## [Prompt]
From the line that contains "Létrehozva: aug. 3" to the last line of the data, every line is to be transcribed exactly; no other line is to be included.

____ Data for this exercise

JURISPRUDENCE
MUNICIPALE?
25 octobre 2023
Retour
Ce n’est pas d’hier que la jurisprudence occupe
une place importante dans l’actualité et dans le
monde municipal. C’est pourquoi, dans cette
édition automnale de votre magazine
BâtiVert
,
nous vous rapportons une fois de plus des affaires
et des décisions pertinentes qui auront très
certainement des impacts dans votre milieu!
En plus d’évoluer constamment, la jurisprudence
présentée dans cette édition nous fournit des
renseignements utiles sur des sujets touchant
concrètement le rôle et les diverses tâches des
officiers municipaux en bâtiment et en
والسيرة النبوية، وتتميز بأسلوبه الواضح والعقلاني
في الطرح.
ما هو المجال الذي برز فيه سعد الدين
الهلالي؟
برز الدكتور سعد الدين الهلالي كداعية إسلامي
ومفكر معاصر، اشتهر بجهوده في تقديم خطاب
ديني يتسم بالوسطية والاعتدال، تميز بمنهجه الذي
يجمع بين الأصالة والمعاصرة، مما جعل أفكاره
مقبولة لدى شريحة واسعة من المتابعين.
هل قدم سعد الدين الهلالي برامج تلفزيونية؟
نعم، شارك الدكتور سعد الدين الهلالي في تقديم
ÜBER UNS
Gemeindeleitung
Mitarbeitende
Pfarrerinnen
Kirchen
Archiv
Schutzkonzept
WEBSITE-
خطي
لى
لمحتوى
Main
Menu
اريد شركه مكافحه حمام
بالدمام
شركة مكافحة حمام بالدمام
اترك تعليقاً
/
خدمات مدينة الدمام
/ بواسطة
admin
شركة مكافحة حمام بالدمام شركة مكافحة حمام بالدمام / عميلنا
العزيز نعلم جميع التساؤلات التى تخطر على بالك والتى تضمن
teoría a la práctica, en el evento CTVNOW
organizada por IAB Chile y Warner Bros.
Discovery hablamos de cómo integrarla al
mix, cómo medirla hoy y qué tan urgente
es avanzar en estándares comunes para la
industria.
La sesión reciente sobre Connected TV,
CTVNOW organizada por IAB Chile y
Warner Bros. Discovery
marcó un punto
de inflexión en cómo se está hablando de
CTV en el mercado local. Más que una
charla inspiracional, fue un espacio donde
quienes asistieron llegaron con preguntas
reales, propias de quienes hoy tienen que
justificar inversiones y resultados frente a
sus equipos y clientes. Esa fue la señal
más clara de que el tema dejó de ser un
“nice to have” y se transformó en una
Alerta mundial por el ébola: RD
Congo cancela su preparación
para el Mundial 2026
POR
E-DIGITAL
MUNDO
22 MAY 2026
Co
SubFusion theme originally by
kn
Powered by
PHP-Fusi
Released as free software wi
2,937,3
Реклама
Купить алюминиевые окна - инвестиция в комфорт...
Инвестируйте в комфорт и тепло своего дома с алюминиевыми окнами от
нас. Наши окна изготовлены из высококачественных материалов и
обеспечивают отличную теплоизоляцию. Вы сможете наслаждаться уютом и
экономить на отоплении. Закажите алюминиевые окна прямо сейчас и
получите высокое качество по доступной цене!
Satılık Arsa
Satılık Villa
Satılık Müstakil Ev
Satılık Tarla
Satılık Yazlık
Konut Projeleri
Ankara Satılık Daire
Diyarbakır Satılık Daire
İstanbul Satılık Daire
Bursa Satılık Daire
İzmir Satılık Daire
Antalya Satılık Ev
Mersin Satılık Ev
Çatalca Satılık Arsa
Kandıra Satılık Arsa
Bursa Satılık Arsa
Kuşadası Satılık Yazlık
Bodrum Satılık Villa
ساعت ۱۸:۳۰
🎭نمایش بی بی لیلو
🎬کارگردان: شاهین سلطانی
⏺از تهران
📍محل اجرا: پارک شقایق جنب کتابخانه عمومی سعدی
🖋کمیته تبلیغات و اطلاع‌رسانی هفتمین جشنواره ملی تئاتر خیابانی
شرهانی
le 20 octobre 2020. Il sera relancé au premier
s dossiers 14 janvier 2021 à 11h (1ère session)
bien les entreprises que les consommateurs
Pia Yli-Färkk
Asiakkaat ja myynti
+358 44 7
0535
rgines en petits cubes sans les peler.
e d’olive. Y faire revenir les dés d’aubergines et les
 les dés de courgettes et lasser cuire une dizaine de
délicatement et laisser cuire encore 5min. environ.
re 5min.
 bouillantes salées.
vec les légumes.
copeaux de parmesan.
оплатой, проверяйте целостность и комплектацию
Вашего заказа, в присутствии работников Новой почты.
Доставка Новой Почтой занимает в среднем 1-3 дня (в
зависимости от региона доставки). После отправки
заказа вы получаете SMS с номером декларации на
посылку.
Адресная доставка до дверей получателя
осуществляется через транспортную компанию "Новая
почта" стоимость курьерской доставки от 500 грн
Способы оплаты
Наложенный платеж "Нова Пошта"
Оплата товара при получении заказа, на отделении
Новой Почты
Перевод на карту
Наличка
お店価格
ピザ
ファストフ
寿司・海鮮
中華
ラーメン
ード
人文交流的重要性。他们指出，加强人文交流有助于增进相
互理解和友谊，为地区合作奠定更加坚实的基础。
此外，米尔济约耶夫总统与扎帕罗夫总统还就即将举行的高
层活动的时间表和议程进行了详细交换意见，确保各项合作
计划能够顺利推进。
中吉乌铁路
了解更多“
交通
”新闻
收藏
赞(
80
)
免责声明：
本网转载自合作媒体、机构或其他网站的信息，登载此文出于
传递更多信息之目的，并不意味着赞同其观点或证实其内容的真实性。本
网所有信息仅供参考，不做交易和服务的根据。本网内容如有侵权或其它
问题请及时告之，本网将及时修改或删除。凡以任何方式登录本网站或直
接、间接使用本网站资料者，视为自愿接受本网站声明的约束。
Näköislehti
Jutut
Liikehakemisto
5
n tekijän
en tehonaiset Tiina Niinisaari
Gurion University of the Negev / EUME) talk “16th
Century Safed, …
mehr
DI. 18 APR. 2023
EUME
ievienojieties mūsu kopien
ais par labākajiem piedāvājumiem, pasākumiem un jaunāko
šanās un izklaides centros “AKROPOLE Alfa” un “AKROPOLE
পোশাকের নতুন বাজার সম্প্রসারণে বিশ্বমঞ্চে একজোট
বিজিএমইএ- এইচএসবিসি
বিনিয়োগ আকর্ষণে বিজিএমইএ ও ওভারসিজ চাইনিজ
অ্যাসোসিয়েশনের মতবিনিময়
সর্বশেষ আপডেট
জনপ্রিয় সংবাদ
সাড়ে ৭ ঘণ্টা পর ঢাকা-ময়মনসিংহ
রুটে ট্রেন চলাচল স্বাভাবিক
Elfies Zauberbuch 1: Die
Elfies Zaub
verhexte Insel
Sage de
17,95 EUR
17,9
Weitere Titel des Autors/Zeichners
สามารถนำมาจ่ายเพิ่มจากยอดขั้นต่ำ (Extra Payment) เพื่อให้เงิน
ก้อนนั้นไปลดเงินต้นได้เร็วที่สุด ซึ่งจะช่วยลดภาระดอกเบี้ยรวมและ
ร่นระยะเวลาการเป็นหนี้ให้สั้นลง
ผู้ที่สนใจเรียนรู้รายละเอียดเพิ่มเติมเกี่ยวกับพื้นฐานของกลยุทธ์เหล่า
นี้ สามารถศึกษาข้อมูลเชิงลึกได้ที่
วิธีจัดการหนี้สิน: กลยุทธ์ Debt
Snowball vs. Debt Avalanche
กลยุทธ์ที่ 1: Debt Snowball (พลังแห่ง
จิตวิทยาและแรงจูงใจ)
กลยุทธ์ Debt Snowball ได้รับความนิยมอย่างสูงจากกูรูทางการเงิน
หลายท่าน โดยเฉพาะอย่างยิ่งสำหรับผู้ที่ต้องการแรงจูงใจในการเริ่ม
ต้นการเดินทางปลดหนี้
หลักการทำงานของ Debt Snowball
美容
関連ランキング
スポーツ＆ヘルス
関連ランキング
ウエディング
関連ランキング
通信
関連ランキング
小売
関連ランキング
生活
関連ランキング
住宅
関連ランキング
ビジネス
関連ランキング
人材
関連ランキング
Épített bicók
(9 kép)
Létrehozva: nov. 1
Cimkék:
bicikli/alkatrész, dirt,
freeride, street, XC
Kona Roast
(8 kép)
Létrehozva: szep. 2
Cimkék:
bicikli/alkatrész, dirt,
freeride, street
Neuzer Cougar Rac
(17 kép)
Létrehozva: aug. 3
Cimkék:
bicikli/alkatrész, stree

________

## [Written answer]
Létrehozva: aug. 3
Cimkék:
bicikli/alkatrész, stree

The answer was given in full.